CiFHER: A Chiplet-Based FHE Accelerator with a Resizable Structure
Sangpyo Kim, Jongmin Kim, Jaeyoung Choi, Jung Ho Ahn
TL;DR
Fully homomorphic encryption offers privacy-preserving computation but incurs immense overhead. CiFHER tackles this with a resizable, chiplet-based MCM architecture featuring a composable NTT unit, generalized data mapping, and limb-duplication to minimize inter-chiplet communication and NoP bottlenecks, achieving competitive performance with significantly lower area and power than monolithic ASICs. The approach demonstrates robust performance across CKKS workloads (bootstrapping, CNN inference, sorting, and HELR) and reveals favorable cost-profile tradeoffs when using chiplets versus monolithic dies.
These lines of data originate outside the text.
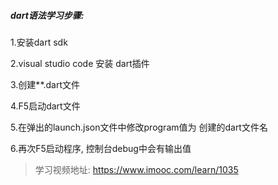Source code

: ##### dart语法学习步骤:
1.安装dart sdk

2.visual studio code 安装 dart插件

3.创建**.dart文件

4.F5启动dart文件

5.在弹出的launch.json文件中修改program值为 创建的dart文件名

6.再次F5启动程序, 控制台debug中会有输出值

> 学习视频地址: https://www.imooc.com/learn/1035
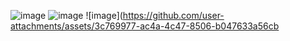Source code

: ![image](https://github.com/user-attachments/assets/c5a19689-079c-473c-a336-4618d05b67c8)
![image](https://github.com/user-attachments/assets/10b29e50-afc2-4ddf-9f09-06d7c273b5e9)
![image](https://github.com/user-attachments/assets/3c769977-ac4a-4c47-8506-b047633a56cb



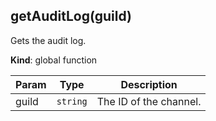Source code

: <a name="getAuditLog"></a>

## getAuditLog(guild)
Gets the audit log.

**Kind**: global function  

| Param | Type | Description |
| --- | --- | --- |
| guild | <code>string</code> | The ID of the channel. |

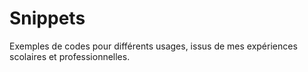 # Snippets

Exemples de codes pour différents usages, issus de mes expériences scolaires et professionnelles.
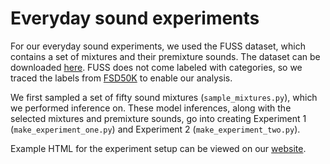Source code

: # Everyday sound experiments

For our everyday sound experiments, we used the FUSS dataset, which contains a set of mixtures and their premixture sounds. The dataset can be downloaded [here](https://zenodo.org/record/3694384/files/FUSS_ssdata.tar.gz?download=1). FUSS does not come labeled with categories, so we traced the labels from [FSD50K](https://zenodo.org/record/4060432/files/FSD50K.ground_truth.zip?download=1) to enable our analysis.

We first sampled a set of fifty sound mixtures (`sample_mixtures.py`), which we performed inference on. These model inferences, along with the selected mixtures and premixture sounds, go into creating Experiment 1 (`make_experiment_one.py`) and Experiment 2 (`make_experiment_two.py`). 

Example HTML for the experiment setup can be viewed on our [website](https://mcdermottlab.mit.edu/mcusi/bass/fig8.html).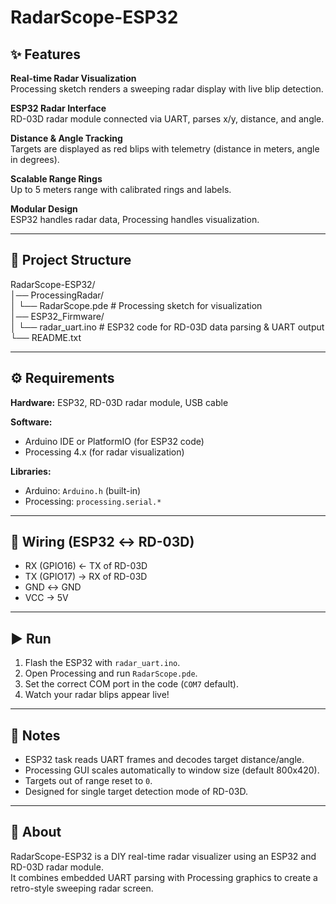 # RadarScope-ESP32

## ✨ Features
**Real-time Radar Visualization**  
Processing sketch renders a sweeping radar display with live blip detection.  

**ESP32 Radar Interface**  
RD-03D radar module connected via UART, parses x/y, distance, and angle.  

**Distance & Angle Tracking**  
Targets are displayed as red blips with telemetry (distance in meters, angle in degrees).  

**Scalable Range Rings**  
Up to 5 meters range with calibrated rings and labels.  

**Modular Design**  
ESP32 handles radar data, Processing handles visualization.  

---

## 📂 Project Structure
RadarScope-ESP32/  
│── ProcessingRadar/  
│    └── RadarScope.pde       # Processing sketch for visualization  
│── ESP32_Firmware/  
│    └── radar_uart.ino       # ESP32 code for RD-03D data parsing & UART output  
└── README.txt  

---

## ⚙️ Requirements
**Hardware:** ESP32, RD-03D radar module, USB cable  

**Software:**  
- Arduino IDE or PlatformIO (for ESP32 code)  
- Processing 4.x (for radar visualization)  

**Libraries:**  
- Arduino: `Arduino.h` (built-in)  
- Processing: `processing.serial.*`  

---

## 🔌 Wiring (ESP32 ↔ RD-03D)
- RX (GPIO16) ← TX of RD-03D  
- TX (GPIO17) → RX of RD-03D  
- GND ↔ GND  
- VCC → 5V  

---

## ▶️ Run
1. Flash the ESP32 with `radar_uart.ino`.  
2. Open Processing and run `RadarScope.pde`.  
3. Set the correct COM port in the code (`COM7` default).  
4. Watch your radar blips appear live!  

---

## 📝 Notes
- ESP32 task reads UART frames and decodes target distance/angle.  
- Processing GUI scales automatically to window size (default 800x420).  
- Targets out of range reset to `0`.  
- Designed for single target detection mode of RD-03D.  

---

## 📡 About
RadarScope-ESP32 is a DIY real-time radar visualizer using an ESP32 and RD-03D radar module.  
It combines embedded UART parsing with Processing graphics to create a retro-style sweeping radar screen.  

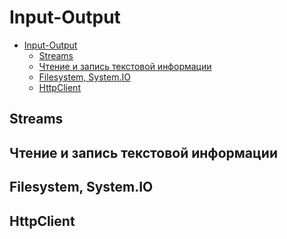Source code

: # Input-Output

<!-- TOC -->

- [Input-Output](#input-output)
  - [Streams](#streams)
  - [Чтение и запись текстовой информации](#чтение-и-запись-текстовой-информации)
  - [Filesystem, System.IO](#filesystem-systemio)
  - [HttpClient](#httpclient)

<!-- /TOC -->

<div style="page-break-after: always;"></div>

## Streams

## Чтение и запись текстовой информации

## Filesystem, System.IO

## HttpClient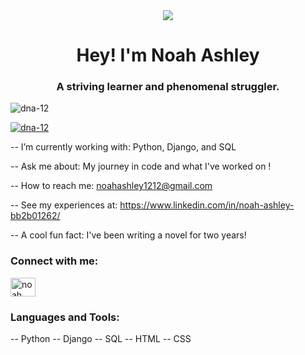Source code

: <div align="center">
  <img src="https://media.giphy.com/media/xdeSydZAUvpsc/giphy.gif">
</div>
<h1 align="center">Hey! I'm Noah Ashley</h1>
<h3 align="center">A striving learner and phenomenal struggler.</h3>
<p align="left"> <img src="https://komarev.com/ghpvc/?username=dna-12&label=Profile%20views&color=0e75b6&style=flat" alt="dna-12" /> </p>
<p align="left"> <a href="https://github.com/ryo-ma/github-profile-trophy"><img src="https://github-profile-trophy.vercel.app/?username=dna-12" alt="dna-12" /></a> </p>

-- I’m currently working with: Python, Django, and SQL

-- Ask me about: My journey in code and what I've worked on !

-- How to reach me: noahashley1212@gmail.com

-- See my experiences at: https://www.linkedin.com/in/noah-ashley-bb2b01262/

-- A cool fun fact: I've been writing a novel for two years!

<h3 align="left">Connect with me:</h3>
<p align="left">
<a href="https://linkedin.com/in/noah ashley" target="blank"><img align="center" src="https://raw.githubusercontent.com/rahuldkjain/github-profile-readme-generator/master/src/images/icons/Social/linked-in-alt.svg" alt="noah ashley" height="30" width="40" /></a>
</p>
<h3 align="left">Languages and Tools:</h3>
-- Python
-- Django
-- SQL
-- HTML
-- CSS

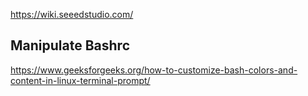 https://wiki.seeedstudio.com/

<h2>Manipulate Bashrc</h2>

https://www.geeksforgeeks.org/how-to-customize-bash-colors-and-content-in-linux-terminal-prompt/
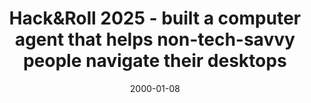 ---
layout: post
title: "Hack&Roll 2025 - built a computer agent that helps non-tech-savvy people navigate their desktops"
date: 2000-01-08
category: project
image: /assets/img/hacknroll.jpg
redirect: https://devpost.com/software/joe-s-nephew
details:
  - Built an agent that provides step-by-step, visual guidance by spotlighting where users should move their cursor.  
     
  - "• Built in 24 hours at Singapore's largest hackathon and won in the main category." 
  - "• Here are the links to the <a href='https://devpost.com/software/joe-s-nephew'>devpost entry</a> and our <a href='https://github.com/tecknephew/QuackSupport'>github repo</a>."

featured: true
---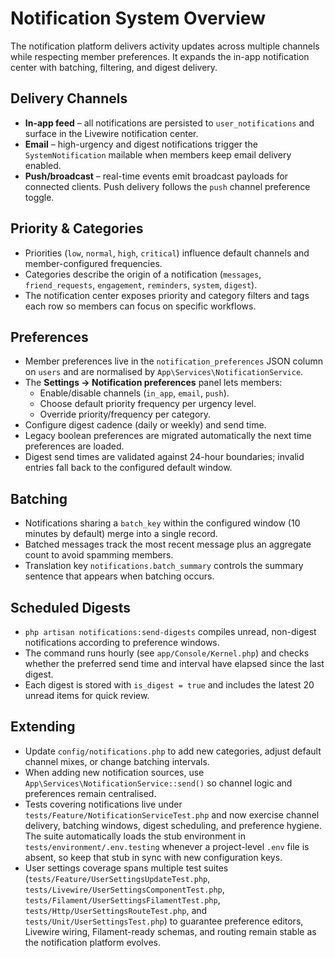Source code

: # Notification System Overview

The notification platform delivers activity updates across multiple channels while respecting member preferences. It expands the in-app notification center with batching, filtering, and digest delivery.

## Delivery Channels
- **In-app feed** – all notifications are persisted to `user_notifications` and surface in the Livewire notification center.
- **Email** – high-urgency and digest notifications trigger the `SystemNotification` mailable when members keep email delivery enabled.
- **Push/broadcast** – real-time events emit broadcast payloads for connected clients. Push delivery follows the `push` channel preference toggle.

## Priority & Categories
- Priorities (`low`, `normal`, `high`, `critical`) influence default channels and member-configured frequencies.
- Categories describe the origin of a notification (`messages`, `friend_requests`, `engagement`, `reminders`, `system`, `digest`).
- The notification center exposes priority and category filters and tags each row so members can focus on specific workflows.

## Preferences
- Member preferences live in the `notification_preferences` JSON column on `users` and are normalised by `App\Services\NotificationService`.
- The **Settings → Notification preferences** panel lets members:
  - Enable/disable channels (`in_app`, `email`, `push`).
  - Choose default priority frequency per urgency level.
  - Override priority/frequency per category.
- Configure digest cadence (daily or weekly) and send time.
- Legacy boolean preferences are migrated automatically the next time preferences are loaded.
- Digest send times are validated against 24-hour boundaries; invalid entries fall back to the configured default window.

## Batching
- Notifications sharing a `batch_key` within the configured window (10 minutes by default) merge into a single record.
- Batched messages track the most recent message plus an aggregate count to avoid spamming members.
- Translation key `notifications.batch_summary` controls the summary sentence that appears when batching occurs.

## Scheduled Digests
- `php artisan notifications:send-digests` compiles unread, non-digest notifications according to preference windows.
- The command runs hourly (see `app/Console/Kernel.php`) and checks whether the preferred send time and interval have elapsed since the last digest.
- Each digest is stored with `is_digest = true` and includes the latest 20 unread items for quick review.

## Extending
- Update `config/notifications.php` to add new categories, adjust default channel mixes, or change batching intervals.
- When adding new notification sources, use `App\Services\NotificationService::send()` so channel logic and preferences remain centralised.
- Tests covering notifications live under `tests/Feature/NotificationServiceTest.php` and now exercise channel delivery, batching windows, digest scheduling, and preference hygiene. The suite automatically loads the stub environment in `tests/environment/.env.testing` whenever a project-level `.env` file is absent, so keep that stub in sync with new configuration keys.
- User settings coverage spans multiple test suites (`tests/Feature/UserSettingsUpdateTest.php`, `tests/Livewire/UserSettingsComponentTest.php`, `tests/Filament/UserSettingsFilamentTest.php`, `tests/Http/UserSettingsRouteTest.php`, and `tests/Unit/UserSettingsTest.php`) to guarantee preference editors, Livewire wiring, Filament-ready schemas, and routing remain stable as the notification platform evolves.
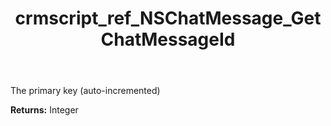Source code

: ﻿---
title: crmscript_ref_NSChatMessage_GetChatMessageId
description: Integer NSChatMessage.GetChatMessageId()
intellisense: NSChatMessage.GetChatMessageId
keywords: NSChatMessage, GetChatMessageId
so.topic: reference
---

The primary key (auto-incremented)

**Returns:** Integer


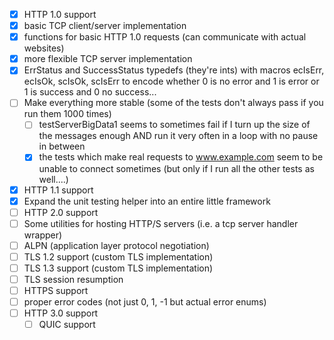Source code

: - [X] HTTP 1.0 support
- [X] basic TCP client/server implementation
- [X] functions for basic HTTP 1.0 requests (can communicate with actual websites)
- [X] more flexible TCP server implementation
- [X] ErrStatus and SuccessStatus typedefs (they're ints) with macros ecIsErr, ecIsOk, scIsOk, scIsErr to encode whether 0 is no error and 1 is error or 1 is success and 0 no success...
- [ ] Make everything more stable (some of the tests don't always pass if you run them 1000 times)
  - [ ] testServerBigData1 seems to sometimes fail if I turn up the size of the messages enough AND run it very often in a loop with no pause in between
  - [X] the tests which make real requests to www.example.com seem to be unable to connect sometimes (but only if I run all the other tests as well....)
- [X] HTTP 1.1 support
- [X] Expand the unit testing helper into an entire little framework
- [ ] HTTP 2.0 support
- [ ] Some utilities for hosting HTTP/S servers (i.e. a tcp server handler wrapper)
- [ ] ALPN (application layer protocol negotiation)
- [ ] TLS 1.2 support (custom TLS implementation)
- [ ] TLS 1.3 support (custom TLS implementation)
- [ ] TLS session resumption
- [ ] HTTPS support
- [ ] proper error codes (not just 0, 1, -1 but actual error enums)
- [ ] HTTP 3.0 support
  - [ ] QUIC support
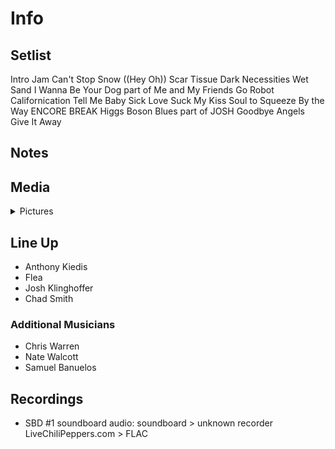 # Info

## Setlist

Intro Jam
Can't Stop
Snow ((Hey Oh))
Scar Tissue
Dark Necessities
Wet Sand
I Wanna Be Your Dog part of
Me and My Friends
Go Robot
Californication
Tell Me Baby
Sick Love
Suck My Kiss
Soul to Squeeze
By the Way
ENCORE BREAK
Higgs Boson Blues part of JOSH
Goodbye Angels
Give It Away

## Notes

## Media 

<details>
  <summary>Pictures</summary>
  <!--<img alt="Setlist" title="Setlist" src="_.jpg" height="200" />
  <img alt="Clipping" title="Clipping" src="_.jpg" height="200" />
  <img alt="Flyer" title="Flyer" src="_.jpg" height="200" />-->
</details>

## Line Up

* Anthony Kiedis
* Flea
* Josh Klinghoffer
* Chad Smith

### Additional Musicians

* Chris Warren  
* Nate Walcott  
* Samuel Banuelos

## Recordings

* SBD #1 soundboard audio: soundboard > unknown recorder LiveChiliPeppers.com > FLAC
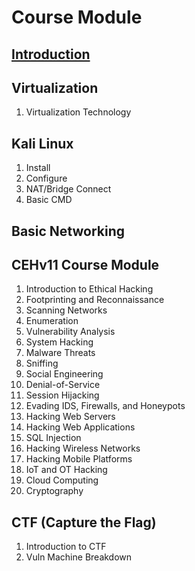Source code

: # Course Module

## [Introduction](Modules/211226/Introduction.md)

## Virtualization

1. Virtualization Technology

## Kali Linux

1. Install
2. Configure
3. NAT/Bridge Connect
4. Basic CMD

## Basic Networking

## CEHv11 Course Module

1. Introduction to Ethical Hacking
2. Footprinting and Reconnaissance
3. Scanning Networks
4. Enumeration
5. Vulnerability Analysis
6. System Hacking
7. Malware Threats
8. Sniffing
9. Social Engineering
10. Denial-of-Service
11. Session Hijacking
12. Evading IDS, Firewalls, and Honeypots
13. Hacking Web Servers
14. Hacking Web Applications
15. SQL Injection
16. Hacking Wireless Networks
17. Hacking Mobile Platforms
18. IoT and OT Hacking
19. Cloud Computing
20. Cryptography

## CTF (Capture the Flag)

1. Introduction to CTF
2. Vuln Machine Breakdown
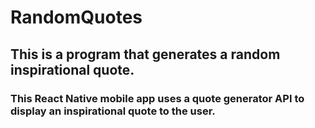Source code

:# RandomQuotes
## This is a program that generates a random inspirational quote.

### This React Native mobile app uses a quote generator API to display an inspirational quote to the user.
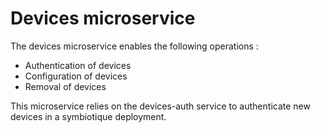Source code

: # Devices microservice

The devices microservice enables the following operations :

- Authentication of devices
- Configuration of devices
- Removal of devices

This microservice relies on the devices-auth service to authenticate new devices
in a symbiotique deployment.
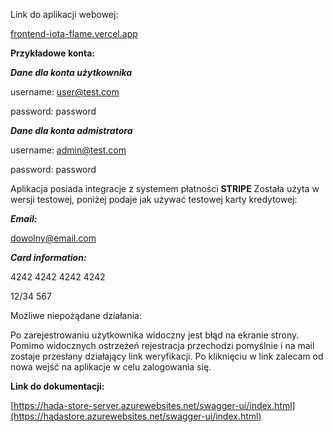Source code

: Link do aplikacji webowej:

[frontend-iota-flame.vercel.app](https://frontend-iota-flame.vercel.app/)

**Przykładowe konta:**

_**Dane dla konta użytkownika**_

username: user@test.com

password: password

**_Dane dla konta admistratora_**

username: admin@test.com

password: password


Aplikacja posiada integracje z systemem płatności **STRIPE**
Została użyta w wersji testowej, poniżej podaje jak używać testowej karty kredytowej:

**_Email:_**

dowolny@email.com

**_Card information:_**

4242 4242 4242 4242

12/34   567


Możliwe niepożądane działania:

Po zarejestrowaniu użytkownika widoczny jest błąd na ekranie strony.
Pomimo widocznych ostrzeżeń rejestracja przechodzi pomyślnie i na mail zostaje przesłany działający link weryfikacji.
Po kliknięciu w link zalecam od nowa wejść na aplikacje w celu zalogowania się.

**Link do dokumentacji:**

[https://hada-store-server.azurewebsites.net/swagger-ui/index.html](https://hadastore.azurewebsites.net/swagger-ui/index.html)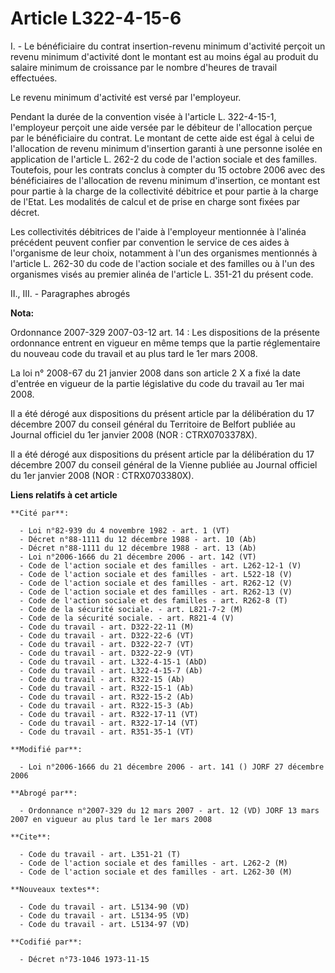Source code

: # Article L322-4-15-6

I. - Le bénéficiaire du contrat insertion-revenu minimum d'activité perçoit un revenu minimum d'activité dont le montant est
au moins égal au produit du salaire minimum de croissance par le nombre d'heures de travail effectuées.

Le revenu minimum d'activité est versé par l'employeur.

Pendant la durée de la convention visée à l'article L. 322-4-15-1, l'employeur perçoit une aide versée par le débiteur de
l'allocation perçue par le bénéficiaire du contrat. Le montant de cette aide est égal à celui de l'allocation de revenu
minimum d'insertion garanti à une personne isolée en application de l'article L. 262-2 du code de l'action sociale et des
familles. Toutefois, pour les contrats conclus à compter du 15 octobre 2006 avec des bénéficiaires de l'allocation de revenu
minimum d'insertion, ce montant est pour partie à la charge de la collectivité débitrice et pour partie à la charge de
l'Etat. Les modalités de calcul et de prise en charge sont fixées par décret.

Les collectivités débitrices de l'aide à l'employeur mentionnée à l'alinéa précédent peuvent confier par convention le
service de ces aides à l'organisme de leur choix, notamment à l'un des organismes mentionnés à l'article L. 262-30 du code de
l'action sociale et des familles ou à l'un des organismes visés au premier alinéa de l'article L. 351-21 du présent code.

II., III. - Paragraphes abrogés

**Nota:**

Ordonnance 2007-329 2007-03-12 art. 14 : Les dispositions de la présente ordonnance entrent en vigueur en même temps que la
partie réglementaire du nouveau code du travail et au plus tard le 1er mars 2008.

La loi n° 2008-67 du 21 janvier 2008 dans son article 2 X a fixé la date d'entrée en vigueur de la partie législative du code
du travail au 1er mai 2008.

Il a été dérogé aux dispositions du présent article par la délibération du 17 décembre 2007 du conseil général du Territoire
de Belfort publiée au Journal officiel du 1er janvier 2008 (NOR : CTRX0703378X).

Il a été dérogé aux dispositions du présent article par la délibération du 17 décembre 2007 du conseil général de la Vienne
publiée au Journal officiel du 1er janvier 2008 (NOR : CTRX0703380X).

**Liens relatifs à cet article**

	**Cité par**:

	  - Loi n°82-939 du 4 novembre 1982 - art. 1 (VT)
	  - Décret n°88-1111 du 12 décembre 1988 - art. 10 (Ab)
	  - Décret n°88-1111 du 12 décembre 1988 - art. 13 (Ab)
	  - Loi n°2006-1666 du 21 décembre 2006 - art. 142 (VT)
	  - Code de l'action sociale et des familles - art. L262-12-1 (V)
	  - Code de l'action sociale et des familles - art. L522-18 (V)
	  - Code de l'action sociale et des familles - art. R262-12 (V)
	  - Code de l'action sociale et des familles - art. R262-13 (V)
	  - Code de l'action sociale et des familles - art. R262-8 (T)
	  - Code de la sécurité sociale. - art. L821-7-2 (M)
	  - Code de la sécurité sociale. - art. R821-4 (V)
	  - Code du travail - art. D322-22-11 (M)
	  - Code du travail - art. D322-22-6 (VT)
	  - Code du travail - art. D322-22-7 (VT)
	  - Code du travail - art. D322-22-9 (VT)
	  - Code du travail - art. L322-4-15-1 (AbD)
	  - Code du travail - art. L322-4-15-7 (Ab)
	  - Code du travail - art. R322-15 (Ab)
	  - Code du travail - art. R322-15-1 (Ab)
	  - Code du travail - art. R322-15-2 (Ab)
	  - Code du travail - art. R322-15-3 (Ab)
	  - Code du travail - art. R322-17-11 (VT)
	  - Code du travail - art. R322-17-14 (VT)
	  - Code du travail - art. R351-35-1 (VT)

	**Modifié par**:

	  - Loi n°2006-1666 du 21 décembre 2006 - art. 141 () JORF 27 décembre 2006

	**Abrogé par**:

	  - Ordonnance n°2007-329 du 12 mars 2007 - art. 12 (VD) JORF 13 mars 2007 en vigueur au plus tard le 1er mars 2008

	**Cite**:

	  - Code du travail - art. L351-21 (T)
	  - Code de l'action sociale et des familles - art. L262-2 (M)
	  - Code de l'action sociale et des familles - art. L262-30 (M)

	**Nouveaux textes**:

	  - Code du travail - art. L5134-90 (VD)
	  - Code du travail - art. L5134-95 (VD)
	  - Code du travail - art. L5134-97 (VD)

	**Codifié par**:

	  - Décret n°73-1046 1973-11-15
Overall, CiFHER provides a scalable, cost-effective pathway toward practical, high-performance FHE accelerators in post-M Moore packaging ecosystems.
Abstract
Fully homomorphic encryption (FHE) is in the spotlight as a definitive solution for privacy, but the high computational overhead of FHE poses a challenge to its practical adoption. Although prior studies have attempted to design ASIC accelerators to mitigate the overhead, their designs require excessive chip resources (e.g., areas) to contain and process massive data for FHE operations. We propose CiFHER, a chiplet-based FHE accelerator with a resizable structure, to tackle the challenge with a cost-effective multi-chip module (MCM) design. First, we devise a flexible core architecture whose configuration is adjustable to conform to the global organization of chiplets and design constraints. Its distinctive feature is a composable functional unit providing varying computational throughput for the number-theoretic transform, the most dominant function in FHE. Then, we establish generalized data mapping methodologies to minimize the interconnect overhead when organizing the chips into the MCM package in a tiled manner, which becomes a significant bottleneck due to the packaging constraints. This study demonstrates that a CiFHER package composed of a number of compact chiplets provides performance comparable to state-of-the-art monolithic ASIC accelerators while significantly reducing the package-wide power consumption and manufacturing cost.